The approved regional project in Central Asia will take place in Kazakhstan, Kyrgyzstan, Tajikistan and Uzbekistan. Titled, “Reducing Vulnerabilities of Populations in the Central Asia Region from Glacier Lake Outburst Floods in a Changing Climate,” it will be implemented by the United Nations Educational, Scientific and Cultural Organization (UNESCO). Since the Fund’s funding envelope for regional projects has already been exhausted for the current fiscal year due to a number of regional projects that were approved earlier, this project will be waitlisted until the next funding envelope for regional projects becomes available from the Board in FY ‘21.

The project approvals follow an earlier virtual session of the Board in April during which its new Chair, Vice-Chair, committee chairs and new members were sworn in.

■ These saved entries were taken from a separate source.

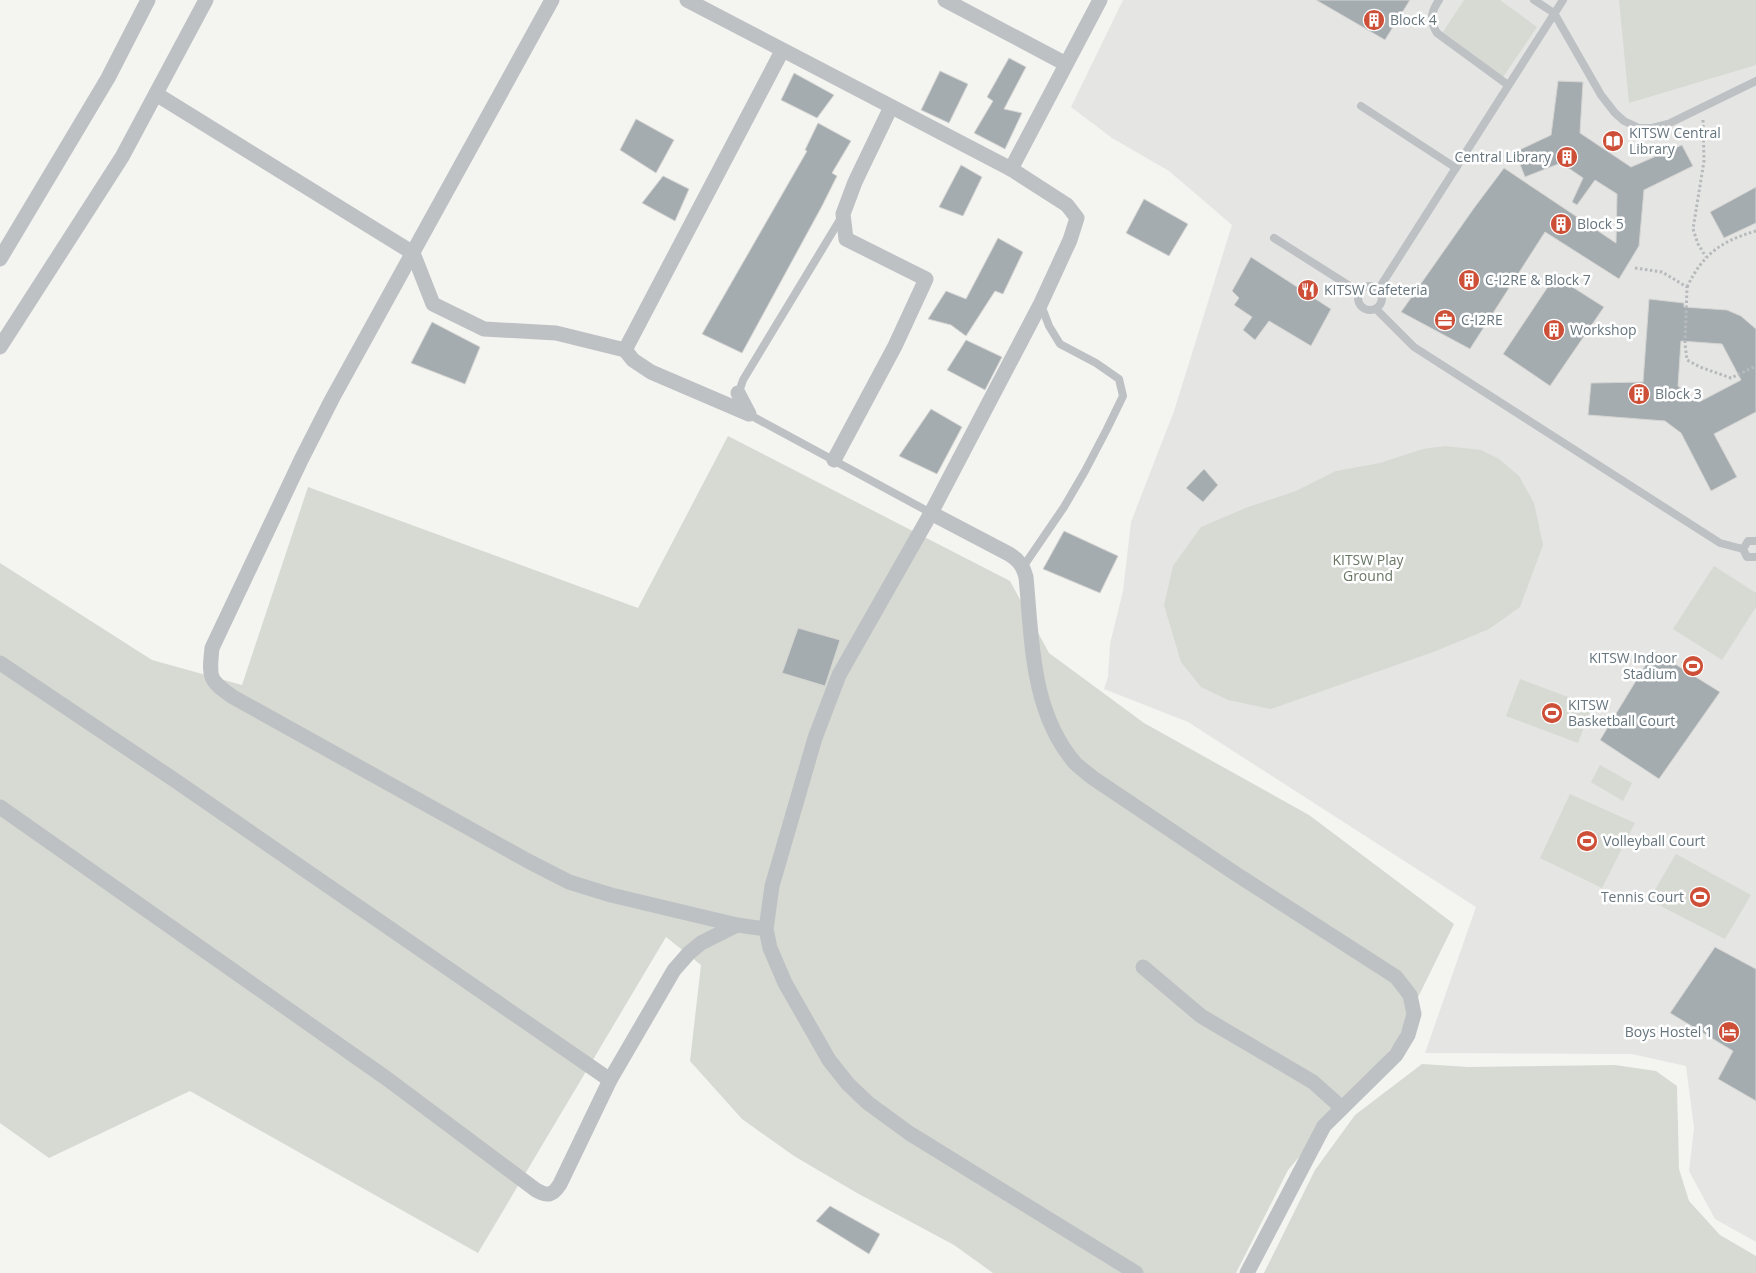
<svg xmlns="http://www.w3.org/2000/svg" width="1756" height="1273" font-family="'Open Sans',sans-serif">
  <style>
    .built { fill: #e5e5e4 }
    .green { fill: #d6dad2 }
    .building { fill: #a5acb0; stroke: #d5d5d3; fill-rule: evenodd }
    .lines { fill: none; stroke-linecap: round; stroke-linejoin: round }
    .path { stroke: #b7babc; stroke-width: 3; stroke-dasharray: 2.5 2.5; stroke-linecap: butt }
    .service { stroke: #bdc1c4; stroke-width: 8 }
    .minor { stroke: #bdc1c4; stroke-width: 15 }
    .labels { text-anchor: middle; stroke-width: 5; stroke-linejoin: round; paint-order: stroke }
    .poi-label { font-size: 14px; fill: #66757e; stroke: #fff; text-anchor: start }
    .park-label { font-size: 14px; fill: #697664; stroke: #fff }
  </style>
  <rect width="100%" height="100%" fill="#f4f4f1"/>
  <polygon class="built" points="1123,0 1756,0 1756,1242 1715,1219 1689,1171 1694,1128 1686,1066 1632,1054 1425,1053 1476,907 1188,722 1104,689 1108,677 1110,644 1123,591 1131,522 1174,411 1232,225 1169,171 1112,138 1071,107"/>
  <g class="green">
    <polygon points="1464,0 1500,0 1537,27 1503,77 1443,32"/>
    <polygon points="1619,0 1756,0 1756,65 1629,103"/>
    <polygon points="728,436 1010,581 1049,653 1144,723 1309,815 1454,924 1395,1044 1288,1170 1236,1273 993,1273 954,1245 857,1193 794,1156 742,1119 690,1061 701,965 666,937 478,1253 190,1091 49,1158 0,1123 0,563 152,660 242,685 308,487 638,608"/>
    <polygon points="1445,446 1481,450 1499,459 1519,476 1534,503 1543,545 1520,607 1489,629 1436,651 1271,709 1228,700 1201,687 1181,662 1164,605 1173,566 1201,527 1248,507 1296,491 1336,471 1380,463 1423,449"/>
    <polygon points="1714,566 1756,593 1756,607 1722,660 1673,629"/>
    <polygon points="1520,679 1592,706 1578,743 1506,716"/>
    <polygon points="1600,765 1632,783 1623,801 1591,782"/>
    <polygon points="1570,794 1635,823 1602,888 1540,858"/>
    <polygon points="1676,854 1751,895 1725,939 1649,900"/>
    <polygon points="1422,1064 1468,1067 1615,1065 1656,1071 1677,1086 1679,1169 1689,1201 1720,1235 1756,1256 1756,1273 1264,1273 1315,1170 1355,1115"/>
  </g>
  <g class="building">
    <polygon points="1316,0 1410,0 1385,40"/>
    <polygon points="1009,58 1026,67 1004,109 1022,113 1005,149 974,133 993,101 987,97"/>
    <polygon points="940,71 968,84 949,123 921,110"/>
    <polygon points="794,73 834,95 817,118 781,100"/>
    <polygon points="1558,81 1583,82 1580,133 1631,167 1682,145 1693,166 1644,190 1639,246 1619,279 1545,232 1470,349 1401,312 1474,208 1504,168 1616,243 1617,194 1595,180 1577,205 1572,202 1583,178 1561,163 1525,177 1515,152 1551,135"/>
    <polygon points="636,119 674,140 656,173 620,150"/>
    <polygon points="818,123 851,141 832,173 837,176 822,206 742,353 702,334 807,151 805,150"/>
    <polygon points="961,165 982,177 963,216 939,207"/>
    <polygon points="663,176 689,189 675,221 642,203"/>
    <polygon points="1756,187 1756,223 1724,238 1710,212"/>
    <polygon points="1144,199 1188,224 1169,256 1126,233"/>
    <polygon points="998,238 1023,252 1003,294 995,291 966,336 951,325 928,319 946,291 966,299"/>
    <polygon points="1251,257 1331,309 1311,346 1269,321 1255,340 1243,330 1252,317 1234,305 1239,298 1232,291"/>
    <polygon points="1555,276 1604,307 1550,386 1503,354"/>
    <path d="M1649 299 1684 303V307L1727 310 1741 316 1756 329V412L1714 434 1737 477 1711 491 1681 433 1665 421 1588 415 1591 383 1643 382ZM1681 341 1722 344 1741 380 1699 402 1678 386Z"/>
    <polygon points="432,322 480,347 465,384 411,363"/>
    <polygon points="966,340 1002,357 985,390 947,370"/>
    <polygon points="931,409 962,427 937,474 899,456"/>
    <polygon points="1204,469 1218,485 1203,502 1186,488"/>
    <polygon points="1064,531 1118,556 1100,593 1043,569"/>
    <polygon points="798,628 840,640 825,686 782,673"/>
    <polygon points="1654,651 1720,692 1659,779 1600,740"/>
    <polygon points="1715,947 1756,969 1756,1101 1718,1079 1733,1051 1670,1013"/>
    <polygon points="830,1206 880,1234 869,1254 816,1221"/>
  </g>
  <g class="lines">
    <g class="path">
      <polyline points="1703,120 1704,161 1693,229 1698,244 1706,257"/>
      <polyline points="1635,268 1662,272 1687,287 1685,344 1687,360 1700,367 1731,378 1756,366"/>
      <path d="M1687 287C1703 254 1721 241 1756 231"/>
    </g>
    <g class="service">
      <path d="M1439 0C1431 12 1429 21 1437 33L1508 85"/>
      <polyline points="1534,0 1554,13 1601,95 1615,113 1624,121 1639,128 1652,128 1668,124 1756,81"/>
      <polyline points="1361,106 1456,168"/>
      <polyline points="1274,238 1359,292"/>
      <circle cx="1370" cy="298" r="12"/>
      <polyline points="1378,290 1563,0"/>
      <polyline points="1376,309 1414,347 1720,543 1743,549"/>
      <polyline points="738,395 743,380 841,218"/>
      <polyline points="748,414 931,513"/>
      <polyline points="1756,541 1748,541 1743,549 1747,557 1756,557"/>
      <polyline points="1023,567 1064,507 1085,471 1107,429 1123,396 1119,379 1096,363 1060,344 1049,326 1041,305"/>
    </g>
    <g class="minor">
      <path d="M552 0 332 399 301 460 212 648C209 677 208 680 233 697L528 861 569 882 611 895 737 925 766 929"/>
      <polyline points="687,0 1011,169 1067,205 1077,218 1070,240 1041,303 931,513 839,675 815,738 772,886 766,929 770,948 785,983 829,1060 848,1084 868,1103 909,1133 1136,1273"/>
      <polyline points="945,0 1066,64"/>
      <polyline points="156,94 413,253 433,304 484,329 556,333 625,350"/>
      <polyline points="1011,169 1100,0"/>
      <polyline points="0,259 108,78 148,0"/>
      <polyline points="0,347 122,157 206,0"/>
      <polyline points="738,393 749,414 651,372 633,360 625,350 782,51"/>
      <polyline points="834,460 895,346 926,279 846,239 843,214 855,182 891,107"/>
      <path d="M931 513 1009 554C1019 560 1023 566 1026 577 1032 640 1031 712 1075 763 1080 768 1087 773 1093 778L1236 874 1396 977 1410 995 1414 1014 1408 1035 1396 1055 1324 1126 1247 1273"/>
      <polyline points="0,663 173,779 610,1080"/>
      <path d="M0 807 386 1078 536 1190C548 1197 553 1195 560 1184L610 1080 674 970 689 953 701 943 737 925"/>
      <polyline points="1143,967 1201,1016 1313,1082 1342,1108"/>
    </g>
  </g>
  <defs>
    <g id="building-disc" transform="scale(1.125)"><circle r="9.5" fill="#ce4f37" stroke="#fff"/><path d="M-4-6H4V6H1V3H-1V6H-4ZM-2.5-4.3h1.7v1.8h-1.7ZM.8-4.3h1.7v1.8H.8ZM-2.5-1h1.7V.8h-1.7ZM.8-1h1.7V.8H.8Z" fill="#fff"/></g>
    <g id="library-disc" transform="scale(1.125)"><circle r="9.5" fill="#ce4f37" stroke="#fff"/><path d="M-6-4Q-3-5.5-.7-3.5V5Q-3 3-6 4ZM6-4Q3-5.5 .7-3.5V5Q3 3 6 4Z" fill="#fff"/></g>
    <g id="restaurant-disc" transform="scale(1.125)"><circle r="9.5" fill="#ce4f37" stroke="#fff"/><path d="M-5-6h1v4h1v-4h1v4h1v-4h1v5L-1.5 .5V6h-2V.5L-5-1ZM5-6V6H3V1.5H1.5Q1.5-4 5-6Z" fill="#fff"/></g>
    <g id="office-disc" transform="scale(1.125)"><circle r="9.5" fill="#ce4f37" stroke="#fff"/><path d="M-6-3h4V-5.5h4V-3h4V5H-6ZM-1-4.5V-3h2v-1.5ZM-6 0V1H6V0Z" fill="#fff"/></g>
    <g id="stadium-disc" transform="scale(1.125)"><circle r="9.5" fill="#ce4f37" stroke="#fff"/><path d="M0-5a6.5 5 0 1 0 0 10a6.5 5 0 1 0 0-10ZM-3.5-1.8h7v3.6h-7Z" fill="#fff"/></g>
    <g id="hotel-disc" transform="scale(1.125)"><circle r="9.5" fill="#ce4f37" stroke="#fff"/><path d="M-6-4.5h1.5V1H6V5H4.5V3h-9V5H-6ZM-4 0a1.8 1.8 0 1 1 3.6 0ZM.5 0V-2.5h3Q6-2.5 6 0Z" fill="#fff"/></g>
  </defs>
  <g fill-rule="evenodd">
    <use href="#building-disc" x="1374" y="20"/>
    <use href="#library-disc" x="1613" y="141"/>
    <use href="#building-disc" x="1567" y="157"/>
    <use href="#building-disc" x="1561" y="224"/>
    <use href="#building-disc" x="1469" y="280"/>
    <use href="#restaurant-disc" x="1308" y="290"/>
    <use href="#office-disc" x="1445" y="320"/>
    <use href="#building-disc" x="1554" y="330"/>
    <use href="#building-disc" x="1639" y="394"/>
    <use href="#stadium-disc" x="1693" y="666"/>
    <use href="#stadium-disc" x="1552" y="713"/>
    <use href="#stadium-disc" x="1587" y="841"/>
    <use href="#stadium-disc" x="1700" y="897"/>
    <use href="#hotel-disc" x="1729" y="1032"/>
  </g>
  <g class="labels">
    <g class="poi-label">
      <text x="1390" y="25">Block 4</text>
      <text x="1629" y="138">KITSW Central<tspan x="1629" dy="16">Library</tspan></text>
      <text x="1551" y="162" text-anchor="end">Central Library</text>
      <text x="1577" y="229">Block 5</text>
      <text x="1485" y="285">C-I2RE &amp; Block 7</text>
      <text x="1324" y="295">KITSW Cafeteria</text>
      <text x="1461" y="325">C-I2RE</text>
      <text x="1570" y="335">Workshop</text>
      <text x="1655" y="399">Block 3</text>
      <text x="1677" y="663" text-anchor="end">KITSW Indoor<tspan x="1677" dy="16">Stadium</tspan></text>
      <text x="1568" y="710">KITSW<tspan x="1568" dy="16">Basketball Court</tspan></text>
      <text x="1603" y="846">Volleyball Court</text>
      <text x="1684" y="902" text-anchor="end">Tennis Court</text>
      <text x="1713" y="1037" text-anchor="end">Boys Hostel 1</text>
    </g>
    <g class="park-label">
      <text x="1368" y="565">KITSW Play<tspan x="1368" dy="16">Ground</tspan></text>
    </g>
  </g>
</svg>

The Fund’s proposed FY ’21 administrative budgets and work plan, as well as the FY ’21-’22 budget and work programme of the Fund’s Technical Evaluation Reference Group are currently under review by the Board through a separate intersessional process expected to conclude June 4.

ABOUT the ADAPTATION FUND

Since 2010, the Adaptation Fund has committed about US$ 720 million for climate change adaptation and resilience projects and programmes, including 100 concrete localized adaptation projects in the most vulnerable communities of developing countries around the world with more than 8 million direct beneficiaries. It also pioneered Direct Access, empowering countries to access funding and develop projects directly through accredited national implementing entities.